Again, what the hell were we thinking? Shit, Al Gore was in that '88 primary — we could have had him then, before he lost and found himself. Thank God bat-shit crazy Ross Perot jumped in to raise the motherfucking roof in 1992, or Clinton would have also lost and slithered back to his Arkansas lair. And even Clinton, the only Dem prez in 28 years, wasn't supposed to happen. The party wanted Mario Cuomo, who was too busy having his Hamlet moment to summon the balls to take on H.W.
True to form, we somehow managed to turn the White House back over to its rightful owners after the Clinton administration, despite the general success of the Clinton years — budget surpluses, no debt, low unemployment, reduced crime nationwide, rolled-back welfare, downsized federal government, peace and prosperity. (One could argue that Clinton was the most successful true conservative since Eisenhower.) Clinton was a difficult man, and our country's relationship to him was and is as tangled as any we've ever had with a public figure, but the fact is, he left office with a 65 percent approval rating — the highest of any president since World War II. All we Dems had to do to beat George Bush, a smug, complacent silver-spooner — who by just about every measure of a man is what we used to call a punk, or a punk-ass, depending — was keep the momentum going.

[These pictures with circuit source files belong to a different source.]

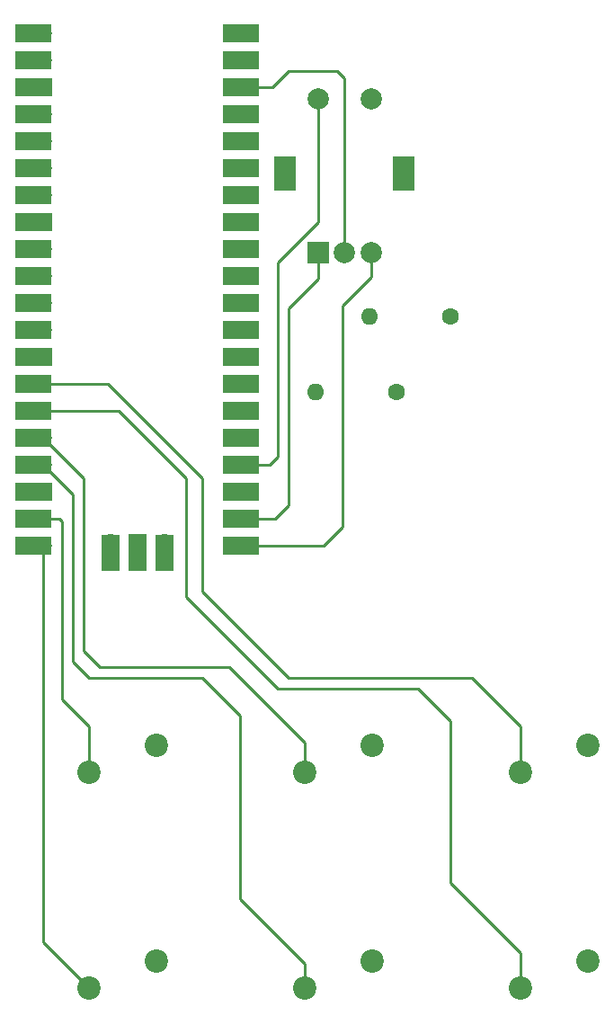
<source format=gtl>
G04 #@! TF.GenerationSoftware,KiCad,Pcbnew,5.1.5+dfsg1-2build2*
G04 #@! TF.CreationDate,2021-05-11T19:50:18+03:00*
G04 #@! TF.ProjectId,pico-mediakeeb,7069636f-2d6d-4656-9469-616b6565622e,v01*
G04 #@! TF.SameCoordinates,Original*
G04 #@! TF.FileFunction,Copper,L1,Top*
G04 #@! TF.FilePolarity,Positive*
%FSLAX46Y46*%
G04 Gerber Fmt 4.6, Leading zero omitted, Abs format (unit mm)*
G04 Created by KiCad (PCBNEW 5.1.5+dfsg1-2build2) date 2021-05-11 19:50:18*
%MOMM*%
%LPD*%
G04 APERTURE LIST*
%ADD10R,2.000000X2.000000*%
%ADD11C,2.000000*%
%ADD12R,2.000000X3.200000*%
%ADD13O,1.700000X1.700000*%
%ADD14R,1.700000X1.700000*%
%ADD15R,3.500000X1.700000*%
%ADD16R,1.700000X3.500000*%
%ADD17C,2.200000*%
%ADD18O,1.600000X1.600000*%
%ADD19C,1.600000*%
%ADD20C,0.250000*%
G04 APERTURE END LIST*
D10*
X74422000Y-74554000D03*
D11*
X76922000Y-74554000D03*
X79422000Y-74554000D03*
D12*
X71322000Y-67054000D03*
X82522000Y-67054000D03*
D11*
X74422000Y-60054000D03*
X79422000Y-60054000D03*
D13*
X48514000Y-53848000D03*
X48514000Y-56388000D03*
D14*
X48514000Y-58928000D03*
D13*
X48514000Y-61468000D03*
X48514000Y-64008000D03*
X48514000Y-66548000D03*
X48514000Y-69088000D03*
D14*
X48514000Y-71628000D03*
D13*
X48514000Y-74168000D03*
X48514000Y-76708000D03*
X48514000Y-79248000D03*
X48514000Y-81788000D03*
D14*
X48514000Y-84328000D03*
D13*
X48514000Y-86868000D03*
X48514000Y-89408000D03*
X48514000Y-91948000D03*
X48514000Y-94488000D03*
D14*
X48514000Y-97028000D03*
D13*
X48514000Y-99568000D03*
X48514000Y-102108000D03*
X66294000Y-102108000D03*
X66294000Y-99568000D03*
D14*
X66294000Y-97028000D03*
D13*
X66294000Y-94488000D03*
X66294000Y-91948000D03*
X66294000Y-89408000D03*
X66294000Y-86868000D03*
D14*
X66294000Y-84328000D03*
D13*
X66294000Y-81788000D03*
X66294000Y-79248000D03*
X66294000Y-76708000D03*
X66294000Y-74168000D03*
D14*
X66294000Y-71628000D03*
D13*
X66294000Y-69088000D03*
X66294000Y-66548000D03*
X66294000Y-64008000D03*
X66294000Y-61468000D03*
D14*
X66294000Y-58928000D03*
D13*
X66294000Y-56388000D03*
X66294000Y-53848000D03*
D15*
X47614000Y-53848000D03*
X47614000Y-56388000D03*
X47614000Y-58928000D03*
X47614000Y-61468000D03*
X47614000Y-64008000D03*
X47614000Y-66548000D03*
X47614000Y-69088000D03*
X47614000Y-71628000D03*
X47614000Y-74168000D03*
X47614000Y-76708000D03*
X47614000Y-79248000D03*
X47614000Y-81788000D03*
X47614000Y-84328000D03*
X47614000Y-86868000D03*
X47614000Y-89408000D03*
X47614000Y-91948000D03*
X47614000Y-94488000D03*
X47614000Y-97028000D03*
X47614000Y-99568000D03*
X47614000Y-102108000D03*
X67194000Y-53848000D03*
X67194000Y-56388000D03*
X67194000Y-58928000D03*
X67194000Y-61468000D03*
X67194000Y-64008000D03*
X67194000Y-66548000D03*
X67194000Y-69088000D03*
X67194000Y-71628000D03*
X67194000Y-74168000D03*
X67194000Y-76708000D03*
X67194000Y-79248000D03*
X67194000Y-81788000D03*
X67194000Y-84328000D03*
X67194000Y-86868000D03*
X67194000Y-89408000D03*
X67194000Y-91948000D03*
X67194000Y-94488000D03*
X67194000Y-97028000D03*
X67194000Y-99568000D03*
X67194000Y-102108000D03*
D16*
X54864000Y-102778000D03*
D13*
X54864000Y-101878000D03*
D16*
X57404000Y-102778000D03*
D14*
X57404000Y-101878000D03*
D16*
X59944000Y-102778000D03*
D13*
X59944000Y-101878000D03*
D17*
X93472000Y-123444000D03*
X99822000Y-120904000D03*
X73152000Y-123444000D03*
X79502000Y-120904000D03*
X52832000Y-123444000D03*
X59182000Y-120904000D03*
X93472000Y-143764000D03*
X99822000Y-141224000D03*
X73152000Y-143764000D03*
X79502000Y-141224000D03*
X52832000Y-143764000D03*
X59182000Y-141224000D03*
D18*
X74168000Y-87630000D03*
D19*
X81788000Y-87630000D03*
D18*
X79248000Y-80518000D03*
D19*
X86868000Y-80518000D03*
D20*
X76708000Y-79502000D02*
X76708000Y-100330000D01*
X74930000Y-102108000D02*
X66294000Y-102108000D01*
X76708000Y-100330000D02*
X74930000Y-102108000D01*
X79422000Y-76788000D02*
X76962000Y-79248000D01*
X76962000Y-79248000D02*
X76708000Y-79502000D01*
X79422000Y-74554000D02*
X79422000Y-76788000D01*
X78422001Y-77787999D02*
X76962000Y-79248000D01*
X48514000Y-139446000D02*
X52832000Y-143764000D01*
X48514000Y-102108000D02*
X48514000Y-139446000D01*
X48514000Y-94488000D02*
X51308000Y-97282000D01*
X51308000Y-97282000D02*
X51308000Y-113030000D01*
X51308000Y-113030000D02*
X52832000Y-114554000D01*
X52832000Y-114554000D02*
X63500000Y-114554000D01*
X63500000Y-114554000D02*
X67056000Y-118110000D01*
X67056000Y-118110000D02*
X67056000Y-135382000D01*
X73152000Y-141478000D02*
X73152000Y-143764000D01*
X67056000Y-135382000D02*
X73152000Y-141478000D01*
X48514000Y-89408000D02*
X55626000Y-89408000D01*
X55626000Y-89408000D02*
X61976000Y-95758000D01*
X61976000Y-95758000D02*
X61976000Y-106934000D01*
X61976000Y-106934000D02*
X70612000Y-115570000D01*
X70612000Y-115570000D02*
X83820000Y-115570000D01*
X83820000Y-115570000D02*
X86868000Y-118618000D01*
X86868000Y-118618000D02*
X86868000Y-133858000D01*
X93472000Y-140462000D02*
X93472000Y-143764000D01*
X86868000Y-133858000D02*
X93472000Y-140462000D01*
X48514000Y-99568000D02*
X50038000Y-99568000D01*
X50038000Y-99568000D02*
X50292000Y-99822000D01*
X50292000Y-99822000D02*
X50292000Y-116586000D01*
X52832000Y-119126000D02*
X52832000Y-123444000D01*
X50292000Y-116586000D02*
X52832000Y-119126000D01*
X48514000Y-91948000D02*
X52324000Y-95758000D01*
X52324000Y-95758000D02*
X52324000Y-112014000D01*
X52324000Y-112014000D02*
X53848000Y-113538000D01*
X53848000Y-113538000D02*
X66040000Y-113538000D01*
X73152000Y-120650000D02*
X73152000Y-123444000D01*
X66040000Y-113538000D02*
X73152000Y-120650000D01*
X48514000Y-86868000D02*
X54610000Y-86868000D01*
X54610000Y-86868000D02*
X63500000Y-95758000D01*
X63500000Y-95758000D02*
X63500000Y-106426000D01*
X63500000Y-106426000D02*
X71628000Y-114554000D01*
X71628000Y-114554000D02*
X88900000Y-114554000D01*
X93472000Y-119126000D02*
X93472000Y-123444000D01*
X88900000Y-114554000D02*
X93472000Y-119126000D01*
X76922000Y-74554000D02*
X76922000Y-58126000D01*
X76922000Y-58126000D02*
X76200000Y-57404000D01*
X76200000Y-57404000D02*
X71628000Y-57404000D01*
X70104000Y-58928000D02*
X66294000Y-58928000D01*
X71628000Y-57404000D02*
X70104000Y-58928000D01*
X67496081Y-94488000D02*
X66294000Y-94488000D01*
X67839002Y-94488000D02*
X67496081Y-94488000D01*
X69850000Y-94488000D02*
X66294000Y-94488000D01*
X70612000Y-75438000D02*
X70612000Y-93726000D01*
X70612000Y-93726000D02*
X69850000Y-94488000D01*
X74422000Y-71628000D02*
X70612000Y-75438000D01*
X74422000Y-60054000D02*
X74422000Y-71628000D01*
X70358000Y-99568000D02*
X66294000Y-99568000D01*
X71628000Y-98298000D02*
X70358000Y-99568000D01*
X71628000Y-79756000D02*
X71628000Y-80264000D01*
X74422000Y-76962000D02*
X71628000Y-79756000D01*
X74422000Y-74554000D02*
X74422000Y-76962000D01*
X71628000Y-80264000D02*
X71628000Y-98298000D01*
M02*

</source>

Enter big mo' killer Al Gore. Not the been-to-the-desert-on-a-horse-with-no-name-and-I'm-back-to-save-the-world, Nobel Prize–winning Al Gore. Not the youthful, pre-Clinton Al Gore. No, we ran the wooden, disingenuous, say-anything, wear-cowboy-boots-if-I-have-to, turn-my-back-on-my-former-benefactor Al Gore. This was the Gore who seemed to have no clue who he was or what he stood for. The Al Gore who may have been the only Al Gore who could have lost that election, even if he kind of won it.
The Dems had a golden opportunity to seize the White House from the poseur and liar in 2004, when much of the country was slowly starting to realize we'd been swindled. All it required was someone to grab that opportunity, to crystallize the moment, to have the audacity to call it like it was, to show people how badly they'd been had. But instead of that man, Howard Dean, we picked John Kerry, a guy who is so stiff he makes the 2000 Al Gore seem like a limbo dancer. It's hard to imagine Dean, of the wrestler's neck and bulging veins, sitting by helplessly getting Swift Boated. More likely, he would have body-slammed the fools who tried to Swift Boat him.

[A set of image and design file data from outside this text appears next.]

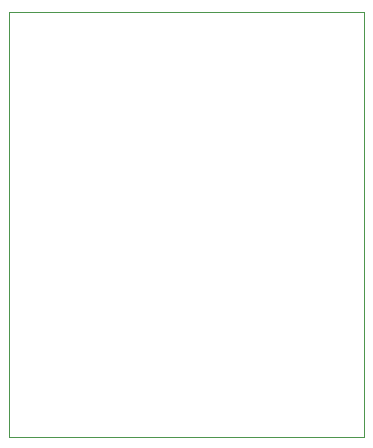
<source format=gbr>
%TF.GenerationSoftware,KiCad,Pcbnew,5.1.8-db9833491~88~ubuntu20.04.1*%
%TF.CreationDate,2020-12-01T07:47:05-05:00*%
%TF.ProjectId,powerbreakout,706f7765-7262-4726-9561-6b6f75742e6b,rev?*%
%TF.SameCoordinates,Original*%
%TF.FileFunction,Profile,NP*%
%FSLAX46Y46*%
G04 Gerber Fmt 4.6, Leading zero omitted, Abs format (unit mm)*
G04 Created by KiCad (PCBNEW 5.1.8-db9833491~88~ubuntu20.04.1) date 2020-12-01 07:47:05*
%MOMM*%
%LPD*%
G01*
G04 APERTURE LIST*
%TA.AperFunction,Profile*%
%ADD10C,0.100000*%
%TD*%
G04 APERTURE END LIST*
D10*
X25000000Y18000000D02*
X25000000Y-18000000D01*
X-5000000Y18000000D02*
X25000000Y18000000D01*
X-5000000Y-18000000D02*
X-5000000Y18000000D01*
X25000000Y-18000000D02*
X-5000000Y-18000000D01*
M02*

</source>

All these missed opportunities have added up to years and years of public neglect of the state of our union. What were we thinking? Well, the answer is, we Dems don't think. We act emotionally, almost like children. We get swept up in things, like Ferraro's hair or Dukakis' Massachusetts Miracle, or whatever it was we liked about him.

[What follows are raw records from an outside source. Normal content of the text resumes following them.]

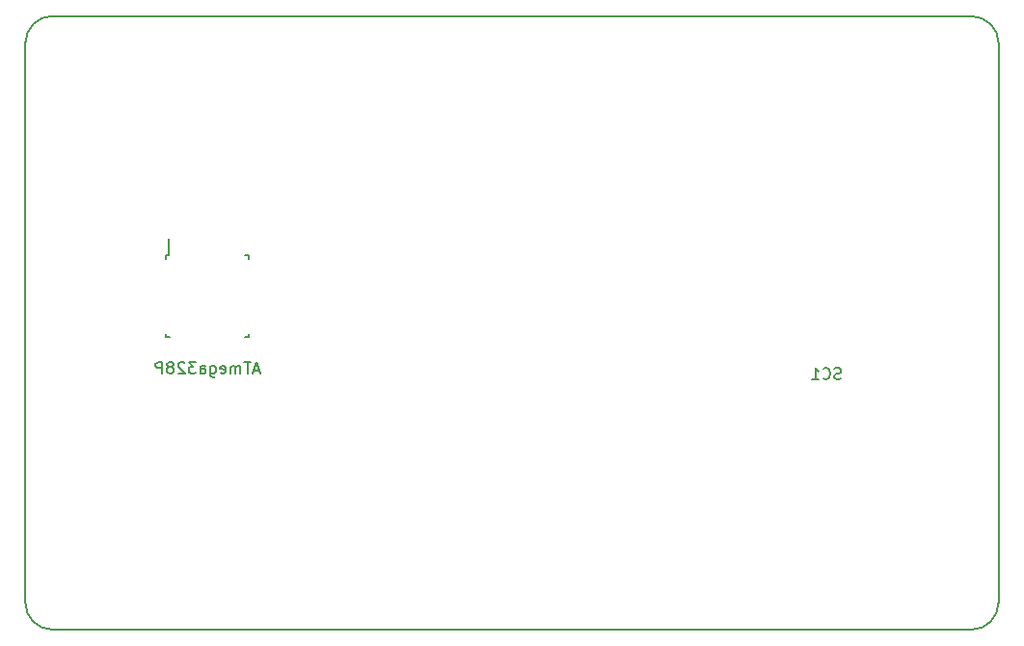
<source format=gbr>
%TF.GenerationSoftware,KiCad,Pcbnew,4.0.2+dfsg1-stable*%
%TF.CreationDate,2018-07-14T12:02:58+02:00*%
%TF.ProjectId,carte_7816,63617274655F373831362E6B69636164,rev?*%
%TF.FileFunction,Legend,Bot*%
%FSLAX46Y46*%
G04 Gerber Fmt 4.6, Leading zero omitted, Abs format (unit mm)*
G04 Created by KiCad (PCBNEW 4.0.2+dfsg1-stable) date sam. 14 juil. 2018 12:02:58 CEST*
%MOMM*%
G01*
G04 APERTURE LIST*
%ADD10C,0.150000*%
G04 APERTURE END LIST*
D10*
X85471000Y-2413000D02*
X85471000Y-51562000D01*
X2413000Y-53975000D02*
X83058000Y-53975000D01*
X0Y-2413000D02*
X0Y-51562000D01*
X83058000Y0D02*
X2413000Y0D01*
X83058000Y-53975000D02*
G75*
G03X85471000Y-51562000I0J2413000D01*
G01*
X0Y-51562000D02*
G75*
G03X2413000Y-53975000I2413000J0D01*
G01*
X2413000Y0D02*
G75*
G03X0Y-2413000I0J-2413000D01*
G01*
X85471000Y-2413000D02*
G75*
G03X83058000Y0I-2413000J0D01*
G01*
X12377000Y-21013000D02*
X12602000Y-21013000D01*
X12377000Y-28263000D02*
X12702000Y-28263000D01*
X19627000Y-28263000D02*
X19302000Y-28263000D01*
X19627000Y-21013000D02*
X19302000Y-21013000D01*
X12377000Y-21013000D02*
X12377000Y-21338000D01*
X19627000Y-21013000D02*
X19627000Y-21338000D01*
X19627000Y-28263000D02*
X19627000Y-27938000D01*
X12377000Y-28263000D02*
X12377000Y-27938000D01*
X12602000Y-21013000D02*
X12602000Y-19588000D01*
X20549619Y-31154667D02*
X20073428Y-31154667D01*
X20644857Y-31440381D02*
X20311524Y-30440381D01*
X19978190Y-31440381D01*
X19787714Y-30440381D02*
X19216285Y-30440381D01*
X19502000Y-31440381D02*
X19502000Y-30440381D01*
X18882952Y-31440381D02*
X18882952Y-30773714D01*
X18882952Y-30868952D02*
X18835333Y-30821333D01*
X18740095Y-30773714D01*
X18597237Y-30773714D01*
X18501999Y-30821333D01*
X18454380Y-30916571D01*
X18454380Y-31440381D01*
X18454380Y-30916571D02*
X18406761Y-30821333D01*
X18311523Y-30773714D01*
X18168666Y-30773714D01*
X18073428Y-30821333D01*
X18025809Y-30916571D01*
X18025809Y-31440381D01*
X17168666Y-31392762D02*
X17263904Y-31440381D01*
X17454381Y-31440381D01*
X17549619Y-31392762D01*
X17597238Y-31297524D01*
X17597238Y-30916571D01*
X17549619Y-30821333D01*
X17454381Y-30773714D01*
X17263904Y-30773714D01*
X17168666Y-30821333D01*
X17121047Y-30916571D01*
X17121047Y-31011810D01*
X17597238Y-31107048D01*
X16263904Y-30773714D02*
X16263904Y-31583238D01*
X16311523Y-31678476D01*
X16359142Y-31726095D01*
X16454381Y-31773714D01*
X16597238Y-31773714D01*
X16692476Y-31726095D01*
X16263904Y-31392762D02*
X16359142Y-31440381D01*
X16549619Y-31440381D01*
X16644857Y-31392762D01*
X16692476Y-31345143D01*
X16740095Y-31249905D01*
X16740095Y-30964190D01*
X16692476Y-30868952D01*
X16644857Y-30821333D01*
X16549619Y-30773714D01*
X16359142Y-30773714D01*
X16263904Y-30821333D01*
X15359142Y-31440381D02*
X15359142Y-30916571D01*
X15406761Y-30821333D01*
X15501999Y-30773714D01*
X15692476Y-30773714D01*
X15787714Y-30821333D01*
X15359142Y-31392762D02*
X15454380Y-31440381D01*
X15692476Y-31440381D01*
X15787714Y-31392762D01*
X15835333Y-31297524D01*
X15835333Y-31202286D01*
X15787714Y-31107048D01*
X15692476Y-31059429D01*
X15454380Y-31059429D01*
X15359142Y-31011810D01*
X14978190Y-30440381D02*
X14359142Y-30440381D01*
X14692476Y-30821333D01*
X14549618Y-30821333D01*
X14454380Y-30868952D01*
X14406761Y-30916571D01*
X14359142Y-31011810D01*
X14359142Y-31249905D01*
X14406761Y-31345143D01*
X14454380Y-31392762D01*
X14549618Y-31440381D01*
X14835333Y-31440381D01*
X14930571Y-31392762D01*
X14978190Y-31345143D01*
X13978190Y-30535619D02*
X13930571Y-30488000D01*
X13835333Y-30440381D01*
X13597237Y-30440381D01*
X13501999Y-30488000D01*
X13454380Y-30535619D01*
X13406761Y-30630857D01*
X13406761Y-30726095D01*
X13454380Y-30868952D01*
X14025809Y-31440381D01*
X13406761Y-31440381D01*
X12835333Y-30868952D02*
X12930571Y-30821333D01*
X12978190Y-30773714D01*
X13025809Y-30678476D01*
X13025809Y-30630857D01*
X12978190Y-30535619D01*
X12930571Y-30488000D01*
X12835333Y-30440381D01*
X12644856Y-30440381D01*
X12549618Y-30488000D01*
X12501999Y-30535619D01*
X12454380Y-30630857D01*
X12454380Y-30678476D01*
X12501999Y-30773714D01*
X12549618Y-30821333D01*
X12644856Y-30868952D01*
X12835333Y-30868952D01*
X12930571Y-30916571D01*
X12978190Y-30964190D01*
X13025809Y-31059429D01*
X13025809Y-31249905D01*
X12978190Y-31345143D01*
X12930571Y-31392762D01*
X12835333Y-31440381D01*
X12644856Y-31440381D01*
X12549618Y-31392762D01*
X12501999Y-31345143D01*
X12454380Y-31249905D01*
X12454380Y-31059429D01*
X12501999Y-30964190D01*
X12549618Y-30916571D01*
X12644856Y-30868952D01*
X12025809Y-31440381D02*
X12025809Y-30440381D01*
X11644856Y-30440381D01*
X11549618Y-30488000D01*
X11501999Y-30535619D01*
X11454380Y-30630857D01*
X11454380Y-30773714D01*
X11501999Y-30868952D01*
X11549618Y-30916571D01*
X11644856Y-30964190D01*
X12025809Y-30964190D01*
X71619905Y-31900762D02*
X71477048Y-31948381D01*
X71238952Y-31948381D01*
X71143714Y-31900762D01*
X71096095Y-31853143D01*
X71048476Y-31757905D01*
X71048476Y-31662667D01*
X71096095Y-31567429D01*
X71143714Y-31519810D01*
X71238952Y-31472190D01*
X71429429Y-31424571D01*
X71524667Y-31376952D01*
X71572286Y-31329333D01*
X71619905Y-31234095D01*
X71619905Y-31138857D01*
X71572286Y-31043619D01*
X71524667Y-30996000D01*
X71429429Y-30948381D01*
X71191333Y-30948381D01*
X71048476Y-30996000D01*
X70048476Y-31853143D02*
X70096095Y-31900762D01*
X70238952Y-31948381D01*
X70334190Y-31948381D01*
X70477048Y-31900762D01*
X70572286Y-31805524D01*
X70619905Y-31710286D01*
X70667524Y-31519810D01*
X70667524Y-31376952D01*
X70619905Y-31186476D01*
X70572286Y-31091238D01*
X70477048Y-30996000D01*
X70334190Y-30948381D01*
X70238952Y-30948381D01*
X70096095Y-30996000D01*
X70048476Y-31043619D01*
X69096095Y-31948381D02*
X69667524Y-31948381D01*
X69381810Y-31948381D02*
X69381810Y-30948381D01*
X69477048Y-31091238D01*
X69572286Y-31186476D01*
X69667524Y-31234095D01*
M02*

</source>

And now, as I listen to Ted Kennedy in the background endorsing Barack Obama, talking about the new politics of hope and change and unity and about closing the door on the politics of fear and division, etc., I can feel it happening again. It's happening to me. The sweep of history is seductive. We're in a moment when a woman and an African-American are making real bids for the presidency of the United States, and you can bleat and protest all you want, but this moment, this momentum for Clinton and Obama, really is a lot about gender and race. And rightfully so. It's cool, man. It really is. I like it too. I want a woman and a black man as president, preferably a woman who is a black man. But then I realize that despite their power as metaphors, Clinton and Obama are politicians whose filthy-rich campaigns are stocked with money as dirty and loaded as any establishment politicians who have ever run. They walk in the door compromised.
And somewhere deep inside, I know this isn't about metaphors, or about unifying us (no one person can unify us). It isn't about empty Reaganesque catchwords like change and hope. No, as we head into a deep and structural recession brought on by the callousness, greed, incompetence and duplicity (permanent tax cuts and permanent war!) of the Bush years, I realize that this is about the same thing it was about when those steelworkers were jumping off bridges in my hometown — it's about economic terror and injustice in a land of winners and losers and very little in between. John Edwards really got this; did from the beginning. Too bad we didn't pick him.